Education civique. Les libertés indivuelles.
- Madame, un Etat où ya pas de loi, c'est comme Haïti.
- Euh pas vraiment. A Haïti, il y a des lois, mais elles ne sont pas respectées.
- T'es déjà allée, Madame?
- Non. Et toi?
- Oui, j'ai grandi là-bas.
- Ah bon, tu es né là-bas?
- Non. Ici.
- Mais tu as vécu là-bas?
- Oui, je suis né ici, mais après je suis allé là-bas.
- Jusqu'à quel âge?
- 2002. Madame, là-bas, c'est trop bien. Si t'as 1 dollar, tu peux acheter 10 jus!! C'est comme si t'avais 10 dollars! Là-bas, t'es riche! Mais si t'es riche, alors on va te voler. Ou alors la rançon. Alors faut pas rester trop longtemps. Mais là-bas, si t'es pas riche, c'est pas bien. Les pauvres, Madame, ils sont trop pauvres là-bas.

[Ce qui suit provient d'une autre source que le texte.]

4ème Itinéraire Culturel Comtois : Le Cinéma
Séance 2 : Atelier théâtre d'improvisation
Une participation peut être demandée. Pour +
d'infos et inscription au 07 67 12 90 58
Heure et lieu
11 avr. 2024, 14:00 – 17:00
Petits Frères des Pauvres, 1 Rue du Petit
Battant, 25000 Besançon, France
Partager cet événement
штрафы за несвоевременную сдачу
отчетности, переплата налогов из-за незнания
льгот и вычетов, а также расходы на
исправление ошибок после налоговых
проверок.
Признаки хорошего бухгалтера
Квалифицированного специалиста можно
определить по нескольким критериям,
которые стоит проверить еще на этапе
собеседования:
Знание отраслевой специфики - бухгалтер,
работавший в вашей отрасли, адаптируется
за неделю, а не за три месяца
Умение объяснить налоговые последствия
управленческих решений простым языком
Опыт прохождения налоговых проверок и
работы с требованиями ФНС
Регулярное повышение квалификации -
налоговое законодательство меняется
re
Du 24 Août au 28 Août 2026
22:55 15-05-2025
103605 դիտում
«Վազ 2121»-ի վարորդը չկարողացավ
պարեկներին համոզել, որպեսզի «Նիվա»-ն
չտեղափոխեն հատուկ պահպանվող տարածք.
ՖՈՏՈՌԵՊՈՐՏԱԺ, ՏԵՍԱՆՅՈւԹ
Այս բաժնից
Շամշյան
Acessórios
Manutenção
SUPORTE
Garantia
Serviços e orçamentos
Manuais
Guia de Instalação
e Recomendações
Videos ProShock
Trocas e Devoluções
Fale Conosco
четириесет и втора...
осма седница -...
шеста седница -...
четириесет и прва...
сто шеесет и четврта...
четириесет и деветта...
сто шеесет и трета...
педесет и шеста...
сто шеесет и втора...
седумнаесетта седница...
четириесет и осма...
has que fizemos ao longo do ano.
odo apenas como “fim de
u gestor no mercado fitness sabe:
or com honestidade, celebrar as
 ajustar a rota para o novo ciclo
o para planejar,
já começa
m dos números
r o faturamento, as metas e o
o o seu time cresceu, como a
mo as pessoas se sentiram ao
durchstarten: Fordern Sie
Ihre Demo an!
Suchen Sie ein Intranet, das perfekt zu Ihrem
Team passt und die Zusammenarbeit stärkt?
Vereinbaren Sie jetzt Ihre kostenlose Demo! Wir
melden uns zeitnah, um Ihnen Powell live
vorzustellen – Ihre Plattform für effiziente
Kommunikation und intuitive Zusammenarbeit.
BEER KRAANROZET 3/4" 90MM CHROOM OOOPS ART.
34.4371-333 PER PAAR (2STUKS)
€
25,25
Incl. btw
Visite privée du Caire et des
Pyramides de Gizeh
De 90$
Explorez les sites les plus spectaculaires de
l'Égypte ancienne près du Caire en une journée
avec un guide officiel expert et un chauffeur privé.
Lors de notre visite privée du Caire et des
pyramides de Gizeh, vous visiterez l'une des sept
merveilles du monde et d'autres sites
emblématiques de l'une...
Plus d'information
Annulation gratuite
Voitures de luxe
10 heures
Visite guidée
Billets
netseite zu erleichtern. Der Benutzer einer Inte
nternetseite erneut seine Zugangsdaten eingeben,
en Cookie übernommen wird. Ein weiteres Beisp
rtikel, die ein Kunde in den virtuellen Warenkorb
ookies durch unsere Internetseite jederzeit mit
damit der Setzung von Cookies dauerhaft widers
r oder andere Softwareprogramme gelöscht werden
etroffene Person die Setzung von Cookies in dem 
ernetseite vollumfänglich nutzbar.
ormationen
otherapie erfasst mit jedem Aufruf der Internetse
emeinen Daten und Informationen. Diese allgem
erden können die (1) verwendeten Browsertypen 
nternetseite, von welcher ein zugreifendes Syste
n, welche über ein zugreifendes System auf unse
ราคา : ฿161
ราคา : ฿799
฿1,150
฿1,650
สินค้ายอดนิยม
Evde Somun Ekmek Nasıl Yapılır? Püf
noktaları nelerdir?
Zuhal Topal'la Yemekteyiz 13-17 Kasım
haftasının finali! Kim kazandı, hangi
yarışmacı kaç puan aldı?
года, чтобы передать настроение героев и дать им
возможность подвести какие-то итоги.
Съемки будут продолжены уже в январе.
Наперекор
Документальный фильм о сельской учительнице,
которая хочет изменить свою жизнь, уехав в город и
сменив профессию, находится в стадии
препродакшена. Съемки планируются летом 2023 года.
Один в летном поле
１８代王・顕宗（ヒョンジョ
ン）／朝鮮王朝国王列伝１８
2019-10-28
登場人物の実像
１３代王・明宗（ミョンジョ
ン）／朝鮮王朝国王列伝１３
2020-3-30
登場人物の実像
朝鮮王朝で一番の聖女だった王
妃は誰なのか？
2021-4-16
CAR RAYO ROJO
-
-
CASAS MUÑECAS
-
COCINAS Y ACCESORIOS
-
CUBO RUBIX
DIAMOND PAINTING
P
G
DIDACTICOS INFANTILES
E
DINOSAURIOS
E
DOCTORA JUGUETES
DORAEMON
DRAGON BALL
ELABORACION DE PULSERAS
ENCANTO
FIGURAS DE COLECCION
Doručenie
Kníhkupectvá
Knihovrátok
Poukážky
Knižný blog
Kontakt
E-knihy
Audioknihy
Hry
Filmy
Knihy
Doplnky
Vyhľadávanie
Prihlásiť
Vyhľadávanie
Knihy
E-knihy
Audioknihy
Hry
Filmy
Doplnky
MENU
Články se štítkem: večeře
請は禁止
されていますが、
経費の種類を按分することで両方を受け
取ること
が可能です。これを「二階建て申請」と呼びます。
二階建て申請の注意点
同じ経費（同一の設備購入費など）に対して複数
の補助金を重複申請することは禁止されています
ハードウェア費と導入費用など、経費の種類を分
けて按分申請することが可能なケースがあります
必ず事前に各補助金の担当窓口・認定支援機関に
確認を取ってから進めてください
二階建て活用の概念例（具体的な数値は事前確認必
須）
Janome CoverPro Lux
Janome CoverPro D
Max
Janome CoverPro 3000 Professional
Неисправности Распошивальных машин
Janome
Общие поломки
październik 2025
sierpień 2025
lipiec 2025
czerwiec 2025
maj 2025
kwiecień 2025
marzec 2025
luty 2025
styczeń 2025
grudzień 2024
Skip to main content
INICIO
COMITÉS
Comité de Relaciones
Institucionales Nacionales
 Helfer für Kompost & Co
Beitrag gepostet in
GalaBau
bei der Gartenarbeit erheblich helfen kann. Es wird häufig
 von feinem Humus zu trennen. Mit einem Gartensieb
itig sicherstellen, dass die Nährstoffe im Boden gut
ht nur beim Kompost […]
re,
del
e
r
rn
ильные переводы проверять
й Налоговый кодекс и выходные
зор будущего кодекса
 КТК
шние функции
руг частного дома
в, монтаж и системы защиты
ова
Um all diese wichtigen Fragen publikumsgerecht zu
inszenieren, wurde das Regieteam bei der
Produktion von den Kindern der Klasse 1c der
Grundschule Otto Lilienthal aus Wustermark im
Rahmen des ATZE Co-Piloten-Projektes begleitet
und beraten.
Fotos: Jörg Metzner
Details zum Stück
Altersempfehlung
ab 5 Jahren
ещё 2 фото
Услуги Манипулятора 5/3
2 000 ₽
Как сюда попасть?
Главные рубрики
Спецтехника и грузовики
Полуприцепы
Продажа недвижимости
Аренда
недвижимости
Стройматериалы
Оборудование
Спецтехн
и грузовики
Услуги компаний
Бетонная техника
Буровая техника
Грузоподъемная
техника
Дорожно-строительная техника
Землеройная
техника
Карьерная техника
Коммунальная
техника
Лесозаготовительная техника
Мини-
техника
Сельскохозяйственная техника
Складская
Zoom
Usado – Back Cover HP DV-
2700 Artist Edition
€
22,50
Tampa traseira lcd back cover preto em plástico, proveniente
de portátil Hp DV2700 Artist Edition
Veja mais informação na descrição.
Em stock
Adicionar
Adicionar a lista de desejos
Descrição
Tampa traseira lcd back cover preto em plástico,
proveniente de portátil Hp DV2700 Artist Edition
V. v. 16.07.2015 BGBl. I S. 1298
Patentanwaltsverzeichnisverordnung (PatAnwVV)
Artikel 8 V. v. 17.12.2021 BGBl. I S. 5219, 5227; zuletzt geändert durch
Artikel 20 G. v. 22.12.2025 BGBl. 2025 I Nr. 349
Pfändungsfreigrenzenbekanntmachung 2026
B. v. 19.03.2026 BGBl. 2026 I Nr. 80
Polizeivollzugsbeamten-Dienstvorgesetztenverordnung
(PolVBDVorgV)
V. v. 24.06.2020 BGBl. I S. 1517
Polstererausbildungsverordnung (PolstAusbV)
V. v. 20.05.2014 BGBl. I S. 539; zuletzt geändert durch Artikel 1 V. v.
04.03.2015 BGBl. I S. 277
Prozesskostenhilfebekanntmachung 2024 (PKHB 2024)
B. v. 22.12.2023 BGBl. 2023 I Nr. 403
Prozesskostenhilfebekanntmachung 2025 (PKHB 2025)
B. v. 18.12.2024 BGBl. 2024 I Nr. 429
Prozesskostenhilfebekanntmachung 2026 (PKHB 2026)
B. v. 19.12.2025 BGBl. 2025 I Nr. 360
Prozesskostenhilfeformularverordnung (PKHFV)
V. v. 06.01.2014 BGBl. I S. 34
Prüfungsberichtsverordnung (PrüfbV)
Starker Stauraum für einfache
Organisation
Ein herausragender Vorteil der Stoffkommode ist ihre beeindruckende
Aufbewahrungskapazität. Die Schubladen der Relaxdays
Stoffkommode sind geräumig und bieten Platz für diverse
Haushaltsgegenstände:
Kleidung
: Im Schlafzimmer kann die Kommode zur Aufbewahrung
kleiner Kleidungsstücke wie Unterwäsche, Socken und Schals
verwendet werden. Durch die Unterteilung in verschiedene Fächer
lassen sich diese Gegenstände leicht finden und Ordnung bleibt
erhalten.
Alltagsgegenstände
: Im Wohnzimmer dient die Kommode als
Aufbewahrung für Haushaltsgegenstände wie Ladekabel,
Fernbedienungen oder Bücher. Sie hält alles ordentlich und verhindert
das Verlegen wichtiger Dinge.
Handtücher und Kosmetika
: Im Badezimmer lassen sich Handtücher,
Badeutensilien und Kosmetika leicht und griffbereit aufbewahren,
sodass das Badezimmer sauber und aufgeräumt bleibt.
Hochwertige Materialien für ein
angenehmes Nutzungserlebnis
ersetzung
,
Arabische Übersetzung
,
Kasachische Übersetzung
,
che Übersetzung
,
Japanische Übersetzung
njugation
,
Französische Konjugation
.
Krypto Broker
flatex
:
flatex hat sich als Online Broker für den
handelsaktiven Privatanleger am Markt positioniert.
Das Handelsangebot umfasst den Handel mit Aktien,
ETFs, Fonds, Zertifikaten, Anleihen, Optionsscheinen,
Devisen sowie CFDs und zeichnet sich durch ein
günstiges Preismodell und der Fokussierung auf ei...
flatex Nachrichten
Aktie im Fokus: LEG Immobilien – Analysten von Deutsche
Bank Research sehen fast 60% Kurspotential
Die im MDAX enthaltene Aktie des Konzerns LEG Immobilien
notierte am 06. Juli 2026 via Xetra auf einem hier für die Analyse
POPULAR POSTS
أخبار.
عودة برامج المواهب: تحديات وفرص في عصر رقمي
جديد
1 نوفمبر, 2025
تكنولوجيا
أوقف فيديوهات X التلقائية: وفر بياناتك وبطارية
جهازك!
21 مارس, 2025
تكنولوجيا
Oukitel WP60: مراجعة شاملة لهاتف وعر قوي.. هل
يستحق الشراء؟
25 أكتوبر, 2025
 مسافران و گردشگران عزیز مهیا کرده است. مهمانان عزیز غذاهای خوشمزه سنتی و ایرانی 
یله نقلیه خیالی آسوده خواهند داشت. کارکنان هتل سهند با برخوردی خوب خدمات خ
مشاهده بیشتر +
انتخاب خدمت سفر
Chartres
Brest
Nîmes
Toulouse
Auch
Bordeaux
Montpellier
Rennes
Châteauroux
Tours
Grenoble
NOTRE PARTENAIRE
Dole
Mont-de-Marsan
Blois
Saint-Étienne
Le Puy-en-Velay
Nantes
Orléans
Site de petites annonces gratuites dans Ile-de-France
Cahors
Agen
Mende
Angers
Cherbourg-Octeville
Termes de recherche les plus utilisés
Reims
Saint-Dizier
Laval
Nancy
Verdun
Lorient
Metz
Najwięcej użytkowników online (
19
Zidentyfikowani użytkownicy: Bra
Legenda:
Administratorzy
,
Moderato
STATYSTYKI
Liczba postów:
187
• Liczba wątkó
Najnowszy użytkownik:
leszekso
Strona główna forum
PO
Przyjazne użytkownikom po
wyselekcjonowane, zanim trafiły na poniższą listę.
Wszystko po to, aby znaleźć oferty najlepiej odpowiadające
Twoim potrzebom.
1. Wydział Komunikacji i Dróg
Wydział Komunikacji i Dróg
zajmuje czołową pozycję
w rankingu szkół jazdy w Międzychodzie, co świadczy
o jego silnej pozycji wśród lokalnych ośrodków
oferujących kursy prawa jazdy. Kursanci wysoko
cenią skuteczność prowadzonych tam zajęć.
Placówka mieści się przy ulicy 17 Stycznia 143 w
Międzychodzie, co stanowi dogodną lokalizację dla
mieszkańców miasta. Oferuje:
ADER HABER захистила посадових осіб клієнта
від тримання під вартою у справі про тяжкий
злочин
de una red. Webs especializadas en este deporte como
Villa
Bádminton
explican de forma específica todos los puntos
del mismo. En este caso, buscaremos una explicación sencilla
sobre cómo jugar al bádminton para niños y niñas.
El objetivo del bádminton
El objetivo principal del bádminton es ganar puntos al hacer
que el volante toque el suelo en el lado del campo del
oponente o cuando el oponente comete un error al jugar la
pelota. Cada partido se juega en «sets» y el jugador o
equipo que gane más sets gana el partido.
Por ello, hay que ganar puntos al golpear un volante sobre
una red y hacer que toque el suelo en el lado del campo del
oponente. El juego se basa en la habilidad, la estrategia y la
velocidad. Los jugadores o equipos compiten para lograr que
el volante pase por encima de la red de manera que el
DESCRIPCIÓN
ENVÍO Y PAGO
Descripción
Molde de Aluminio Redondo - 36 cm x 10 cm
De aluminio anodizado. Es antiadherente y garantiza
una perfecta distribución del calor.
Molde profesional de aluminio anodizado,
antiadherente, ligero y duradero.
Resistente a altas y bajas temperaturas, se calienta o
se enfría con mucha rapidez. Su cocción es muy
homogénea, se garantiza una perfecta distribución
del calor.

- ... Qui est déjà allé à Haïti?
(La moitié de la classe lève la main)
- Et vous y allez souvent?
- Ben, ça dépend Madame. Tous les ans. Pour voir la famille.
- Madame, là-bas, c'est voodoo (vaudou)! Attention hein!
- Mais, Madame, pourquoi t'es jamais allée?
- (euh...) Pas encore...
- Mais c'est vrai. Toi, ta couleur, c'est dangereux, Madame.
Au collège, plus de la moitié des élèves sont nés à Haïti, ou leurs parents y sont nés. Cette immigration, légale et clandestine, est relativement récente. Elle date des années 1980, années de la défiscalisation, quand l'immobilier a explosé et que les chantiers de construction réclamaient de la main-d'oeuvre abondante, docile et peu chère.
Depuis, le mouvement continue, mais de façon plus clandestine. Les Haïtiens sont extrêmement mal vus, notamment par les Saint-Martinois (qui ne représentent plus que 10-15 % de la population de l'île).
On me dit que les premiers enfants haïtiens étaient extrêmement bien élevés, parce que les parents voulaient à tout prix s'intégrer.
Qu'aujourd'hui, ils se sont tellement adaptés, qu'ils sont devenus comme les enfants saint-martinois, c'est-à-dire pas vraiment des élèves modèles!
Certains sont en extrême échec scolaire (même s'ils n'en sont pas forcément conscients), mais d'autres s'en sortent très bien : dans ma classe d'excellents 3e, plusieurs élèves (mais filles uniquement) sont nés à Haïti.
Un gros problème : l'administration du collège n'aime pas du tout les Haïtiens... C'est un peu du racisme institué, visible notamment lors des conseils de classe. Les élèves qui ont un patronyme anglais (c'est-à-dire les Saint-Martinois pure souche) sont défendus becs et ongles malgré toutes les conneries qu'ils peuvent faire, tandis que les élèves qui ont un patronyme français (c'est-à-dire haïtien) se font détruire en toute liberté. C'est beau l'égalité, non?